Below is the query using outer join:
SELECT *
FROM TABLE_A
FULL OUTER JOIN TABLE_B
USING (DATE_LOCAL, HOUR_LOCAL)
Would the following query perform better than the query above:
WITH JOIN_VALS AS
(SELECT DATE_LOCAL
, HOUR_LOCAL
FRΩM TABLE_A
UNION
SELECT
DATE_LOCAL
, HOUR_LOCAL
FROM TABLE_B
)
SELECT
JV.DATE
, JV.HOUR_LOCAL
, TA.PLANNED
, TB.ACTUAL
FROM JOIN_VALS JV
LEFT JOIN TABLE_A TA
ON JV.DATE = TA.DATE
AND JV.HOUR_LOCAL = TA.HOUR_LOCAL
LEFT JOIN TABLE_B TB
ON JV.DATE = TB.DATE
AND JV.HOUR_LOCAL = TB.HOUR_LOCAL;
Wondering if I get any performance improvements but isolating the unique join values first, rather than finding them during the outer join.
CodePudding user response:
UNION can be expensive and I don’t think you will seen any benefit from this construct in Redshift.
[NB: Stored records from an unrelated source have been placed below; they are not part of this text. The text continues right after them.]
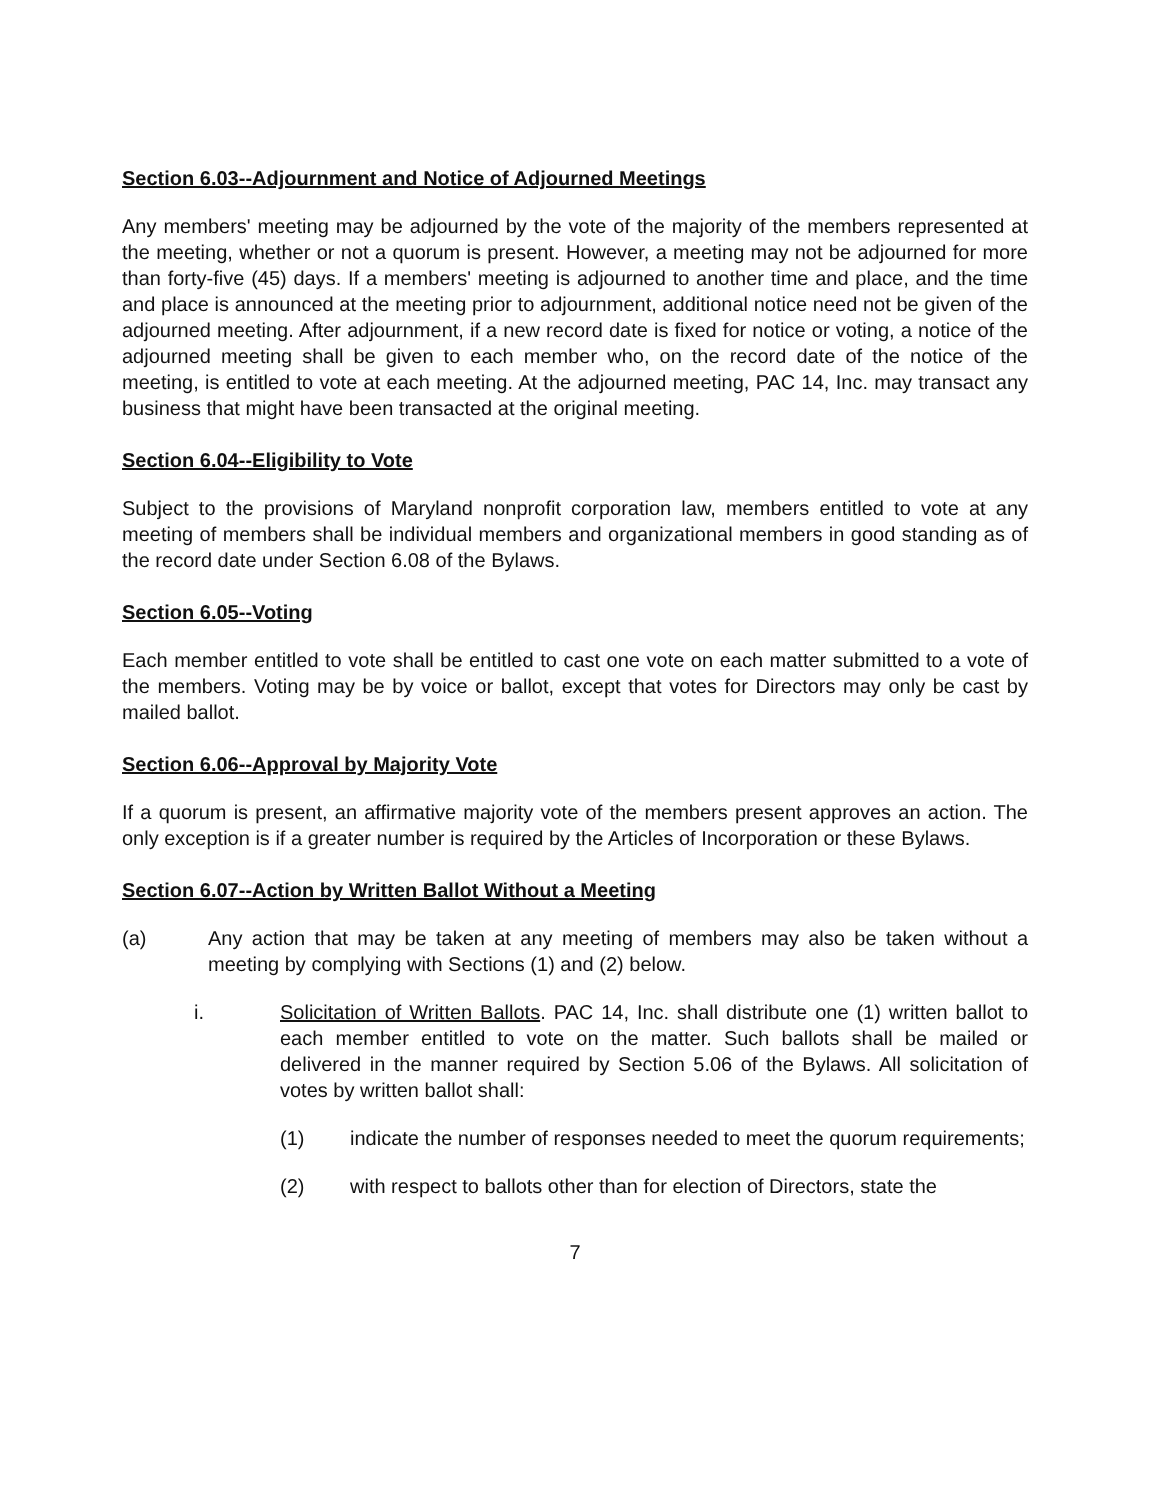Section 6.03--Adjournment and Notice of Adjourned Meetings
Any members' meeting may be adjourned by the vote of the majority of the members represented at the meeting, whether or not a quorum is present. However, a meeting may not be adjourned for more than forty-five (45) days. If a members' meeting is adjourned to another time and place, and the time and place is announced at the meeting prior to adjournment, additional notice need not be given of the adjourned meeting. After adjournment, if a new record date is fixed for notice or voting, a notice of the adjourned meeting shall be given to each member who, on the record date of the notice of the meeting, is entitled to vote at each meeting. At the adjourned meeting, PAC 14, Inc. may transact any business that might have been transacted at the original meeting.
Section 6.04--Eligibility to Vote
Subject to the provisions of Maryland nonprofit corporation law, members entitled to vote at any meeting of members shall be individual members and organizational members in good standing as of the record date under Section 6.08 of the Bylaws.
Section 6.05--Voting
Each member entitled to vote shall be entitled to cast one vote on each matter submitted to a vote of the members. Voting may be by voice or ballot, except that votes for Directors may only be cast by mailed ballot.
Section 6.06--Approval by Majority Vote
If a quorum is present, an affirmative majority vote of the members present approves an action. The only exception is if a greater number is required by the Articles of Incorporation or these Bylaws.
Section 6.07--Action by Written Ballot Without a Meeting
(a) Any action that may be taken at any meeting of members may also be taken without a meeting by complying with Sections (1) and (2) below.
i. Solicitation of Written Ballots. PAC 14, Inc. shall distribute one (1) written ballot to each member entitled to vote on the matter. Such ballots shall be mailed or delivered in the manner required by Section 5.06 of the Bylaws. All solicitation of votes by written ballot shall:
(1) indicate the number of responses needed to meet the quorum requirements;
(2) with respect to ballots other than for election of Directors, state the
7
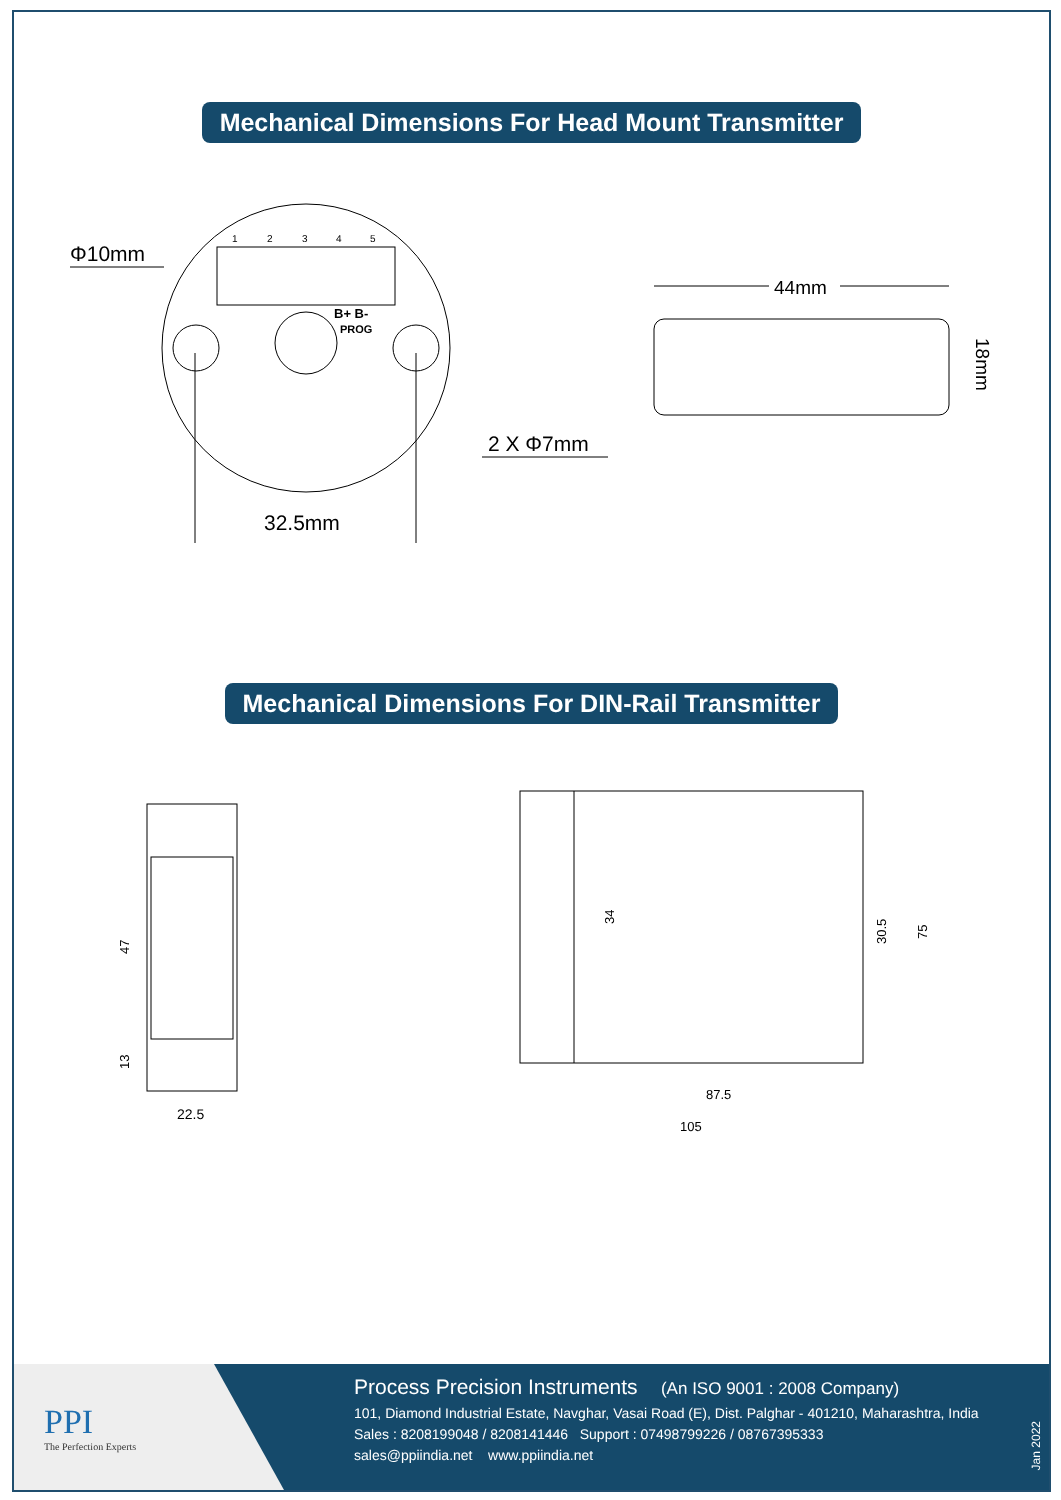Mechanical Dimensions For Head Mount Transmitter
1
2
3
4
5
B+ B-
PROG
Φ10mm
2 X Φ7mm
32.5mm
44mm
18mm
Mechanical Dimensions For DIN-Rail Transmitter
47
13
22.5
34
30.5
75
87.5
105
PPI
The Perfection Experts
Process Precision Instruments (An ISO 9001 : 2008 Company)
101, Diamond Industrial Estate, Navghar, Vasai Road (E), Dist. Palghar - 401210, Maharashtra, India
Sales : 8208199048 / 8208141446 Support : 07498799226 / 08767395333
sales@ppiindia.net www.ppiindia.net
Jan 2022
Likely performance loss. Redshift is a columnar database and will see no benefit from peeling off these columns.
The big cost will be if the matches between the two tables on these two columns will be many-to-many. This would lead to additional row creation which could lead to slow performance.